A map with the area shaded in red off St Catherine’s showing the site for the proposed tidal energy.
ONCE upon a time, the answer to the Island’s energy problems seemed to be blowing in the wind — wind turbines, to be precise.
But with furious objections to proposals for wind farms cropping up whenever a developer pokes his head above the parapet, even supporters of wind power would probably agree generating wind energy on the Island is, at best, a hard sell.
However, it now looks as if green energy for the Island is back on the agenda, this time not from wind turbines but from generators under the sea itself.
At the risk of stating the obvious, the one thing the Island has in abundance is water, we are surrounded by it.
And if the developers behind planned tidal generators off St Catherine’s Point have their way, tidal turbines could be producing enough electricity to power 15,000 homes on the IW as early as 2016. The project could also create up to 250 Island jobs, mostly via maintenance contracts. Supporters of tidal power argue tidal generators have a number of distinct advantages over wind turbines.
For a start, unlike wind power, tidal power is entirely predictable, far and away into the future.
Want to know how deep and fast the tide will be flowing on say, March 25, 2231? Just look it up on tide tables. Forecasters admit they have trouble predicting the weather more than five days ahead — and that is not going to change any time soon.
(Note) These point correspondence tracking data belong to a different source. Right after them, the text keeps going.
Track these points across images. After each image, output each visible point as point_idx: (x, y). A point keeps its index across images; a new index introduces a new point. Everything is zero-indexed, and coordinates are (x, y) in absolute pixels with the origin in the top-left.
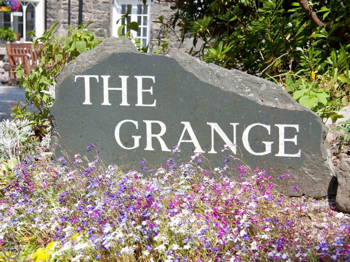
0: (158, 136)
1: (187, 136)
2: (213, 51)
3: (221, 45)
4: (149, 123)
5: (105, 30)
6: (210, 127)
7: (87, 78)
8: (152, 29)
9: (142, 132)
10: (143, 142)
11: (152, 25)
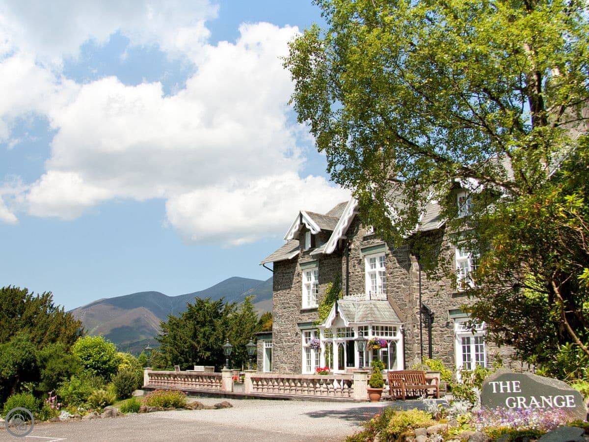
0: (523, 402)
1: (533, 402)
2: (540, 371)
3: (543, 368)
4: (519, 398)
5: (450, 358)
6: (541, 398)
7: (494, 383)
8: (487, 355)
9: (517, 401)
10: (517, 405)
11: (487, 351)
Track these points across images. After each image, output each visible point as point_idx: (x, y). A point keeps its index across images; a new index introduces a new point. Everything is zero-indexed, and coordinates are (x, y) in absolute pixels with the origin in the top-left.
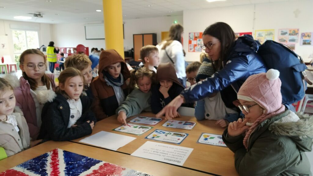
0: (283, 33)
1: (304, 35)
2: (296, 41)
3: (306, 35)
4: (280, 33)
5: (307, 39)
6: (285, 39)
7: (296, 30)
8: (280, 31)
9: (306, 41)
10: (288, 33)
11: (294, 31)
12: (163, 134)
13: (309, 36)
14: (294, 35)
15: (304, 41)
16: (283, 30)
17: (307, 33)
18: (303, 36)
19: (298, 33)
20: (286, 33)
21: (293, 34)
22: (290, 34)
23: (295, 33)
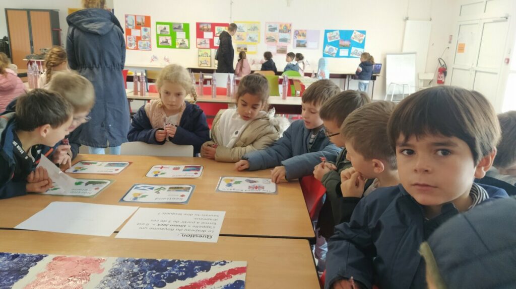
0: (271, 29)
1: (297, 32)
2: (288, 41)
3: (300, 33)
4: (268, 28)
5: (301, 38)
6: (274, 37)
7: (288, 26)
8: (268, 25)
9: (300, 41)
10: (278, 28)
11: (286, 26)
12: (151, 190)
13: (304, 35)
14: (286, 32)
15: (298, 41)
16: (271, 24)
17: (301, 30)
18: (297, 34)
19: (290, 30)
20: (275, 29)
21: (285, 30)
22: (280, 31)
23: (286, 29)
The other advantage is aesthetic. You can’t deny wind turbines have a visual impact on their surroundings. You either love them or hate them (contrary to opponents’ deeply held beliefs, quite a few people think they are beautiful). The point is they are inescapable, whether they float your boat or not.
Water turbines are hidden beneath the waves. Their aesthetic impact is a big fat zero.
Detractors on the other hand, particularly the fishing and business community in Ventnor, say the site of the proposed turbines would have a serious impact on the sea bed and the migration of the brown crab, a renowned delicacy in the seaside town.
Upset the brown crab and the knock-on effect is tourists have less reason to visit Ventnor, so the argument goes.
Last month, a public consultation into the Perpetuus Tidal Energy Centre (PTEC) project was launched at The Spyglass Inn, a stone’s throw from where the power cables from the tidal generators will eventually make landfall.
They will head underground before eventually joining the National Grid at the site of the town’s former railway station.
The company behind the project is PTEC Ltd, a consortium that includes the IW Council, Perpetuus Energy Ltd and TB Partners LLP (a corporate advisory and project development company specialising in the clean technology sector).
Frank Fortune, from Royal Haskoning DHV, one of the companies tasked to bring the project to life, said the project was 'exciting’ for the Island and could well lead to the IW becoming a world leader in tidal energy generation.
He said: "We believe it has the potential to create significant investment in terms of jobs on the IW."
A research facility into tidal power is already up and running in Orkney, the fruits of which are planned to be used when the Island’s tidal power station is built.
Up to 60 generators could be deployed in an area of five sq km off the south coast of the Island known as St Catherine’s Deep. Power cables will come ashore at Castle Cove, Ventnor, and from there link in to the National Grid.
Mr Fortune added: "It is renewable green energy and sustainable energy."
As part of the planning process, an environmental impact assessment is currently under way. It will include work on the impact of the turbines on fishing, sea life and the seabed and yachting and recreational boating activities.
However, according to the scheme’s many opponents in Ventnor, St Catherine’s Deep is exactly the wrong place to site the turbines as they will be located on valuable fishing grounds for the brown crab.
Geoff Blake, owner of the Ventnor Haven Fishery, warned if the project went ahead, his business, which employs 20 people, could be under threat.
He argued the tidal array would not generate enough power and, more importantly, interfere with the migration patterns of the crabs.
He said: "That stretch of water is critical to our operations. To function, we need a reliable supply of crab. I have not slept much recently. Once you take away a reliable supply, it is not going to work. It has definitely put the future of the fishery at risk."
Mr Fortune said he hoped to be able to work with the fishermen to resolve any issues they had.
He said: "We have been looking at other projects across the UK and we have not found any significant negative effects on the sea bed, the ecology of the sea bed or on other users of the sea."